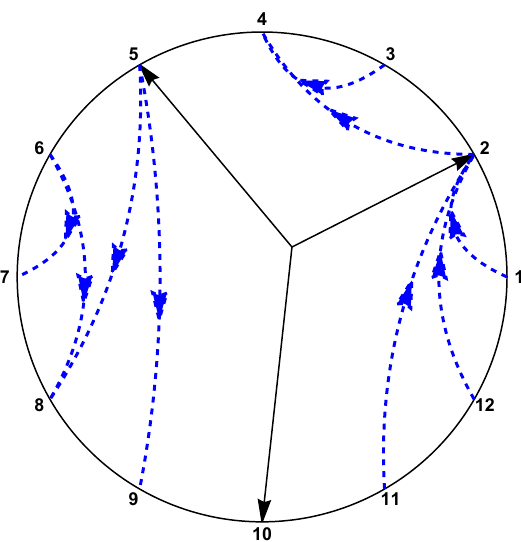
Figure 5 . An arc diagram (with a counter-clockwise orientation) for the product of three amputated currents: that is, for the smoothly split n = 10 particle partial biadjoint scalar amplitude, according to the triple (2,5,10), into a product of three currents. The (non-amputated) currents would include the three directed arcs (2 → 5) , (5 → 10) and (10 → 2) . Arcs are directed to indicate that the planar pole should be constructed from the particle labels on the segment of the (counter-clockwise directed) circle that is parallel to the directed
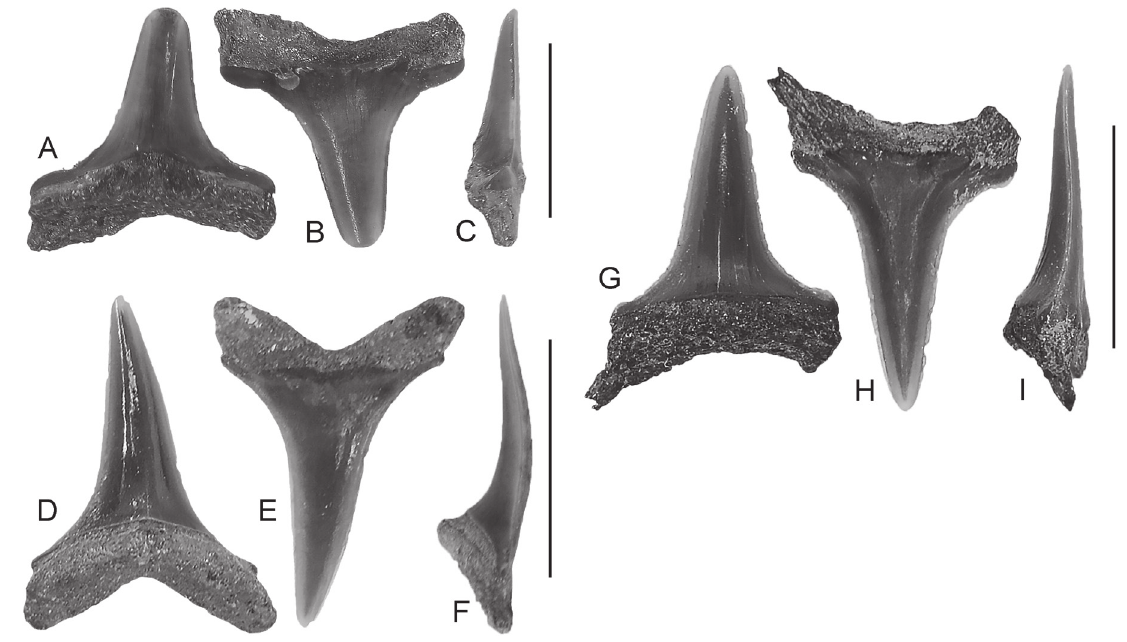
Fig. 10. Anomotodon sp., teeth. A – C . MSC 35766.1, lower Tallahatta Formation. A . Lingual view. B . Labial view. C . Distal view. D – F . MSC 37660, Tallahatta/Lisbon formation contact zone, courtesy of Bruce Relihan. D . Lingual view. E . Labial view. F . Mesial view. G – I . MSC 37503, Gosport Sand. G . Lingual view. H . Labial view. I . Distal view. Scale bars =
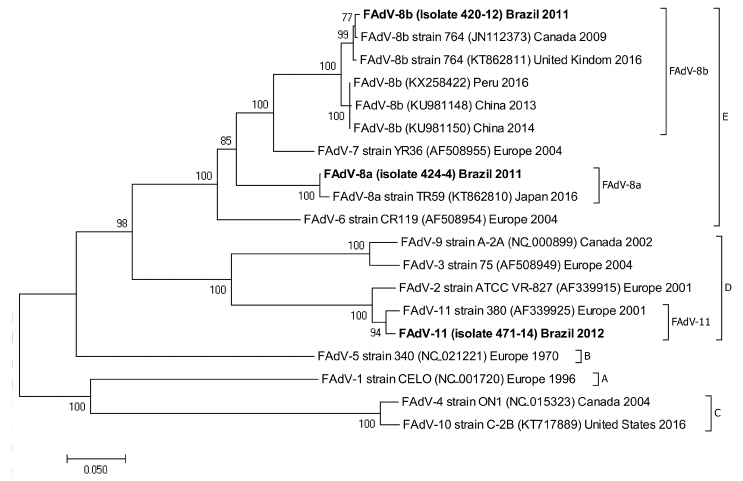
Figure 1. Phylogenetic tree for FAdV-I strains, was inferred with the neighbor-joining statistical method and based on the partial sequence of the Hexon gene. Numbers along the branches refer to bootstrap values for 1000 replicates. The five species of FAdV-I are grouped and identified with letters A–E. Isolate 424-4 was clustered with the reference sequence of strain TR59 with a bootstrap value of 100 in the common ancestral line, suggesting that this isolate should be classified into the FAdV-8a serotype. Isolate 420-12 was clustered with reference sequences of strain 764, and some isolates originated from China and Peru, with a bootstrap value of 100 in the common ancestor of the 6 sequences, suggesting that this isolate should be classified as FAdV-8b serotype. Isolate 471-14 clustered with the reference sequence of strain ATCC, suggesting that this isolate should be classified as FAdV-11 serotype. Isolates 475-5, 656-3, 691-6, and 752-3, clustered with reference sequences of Avian Nephritis Virus from the United States, Korea, Australia, China, and Japan, and a second group of isolates (541-2, 541-12, and 541-16) were clustered with reference sequences of chicken astrovirus from India and the United States, showing high bootstrap values for each group of both types of astroviruses detected in this study (Figure 2).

☆ ☆ ☆ ☆ ☆

■ EXERCISE
Pictures excluded, copy the lines exactly from where the material starts to the line with "Fig. 10. Anomotodon", inclusive.

■ SOLUTION TO THIS EXERCISE
Figure 5 . An arc diagram (with a counter-clockwise orientation) for the product of three amputated currents: that is, for the smoothly split n = 10 particle partial biadjoint scalar amplitude, according to the triple (2,5,10), into a product of three currents. The (non-amputated) currents would include the three directed arcs (2 → 5) , (5 → 10) and (10 → 2) . Arcs are directed to indicate that the planar pole should be constructed from the particle labels on the segment of the (counter-clockwise directed) circle that is parallel to the directed
Fig. 10. Anomotodon sp., teeth. A – C . MSC 35766.1, lower Tallahatta Formation. A . Lingual view. B . Labial view. C . Distal view. D – F . MSC 37660, Tallahatta/Lisbon formation contact zone, courtesy of Bruce Relihan. D . Lingual view. E . Labial view. F . Mesial view. G – I . MSC 37503, Gosport Sand. G . Lingual view. H . Labial view. I . Distal view. Scale bars =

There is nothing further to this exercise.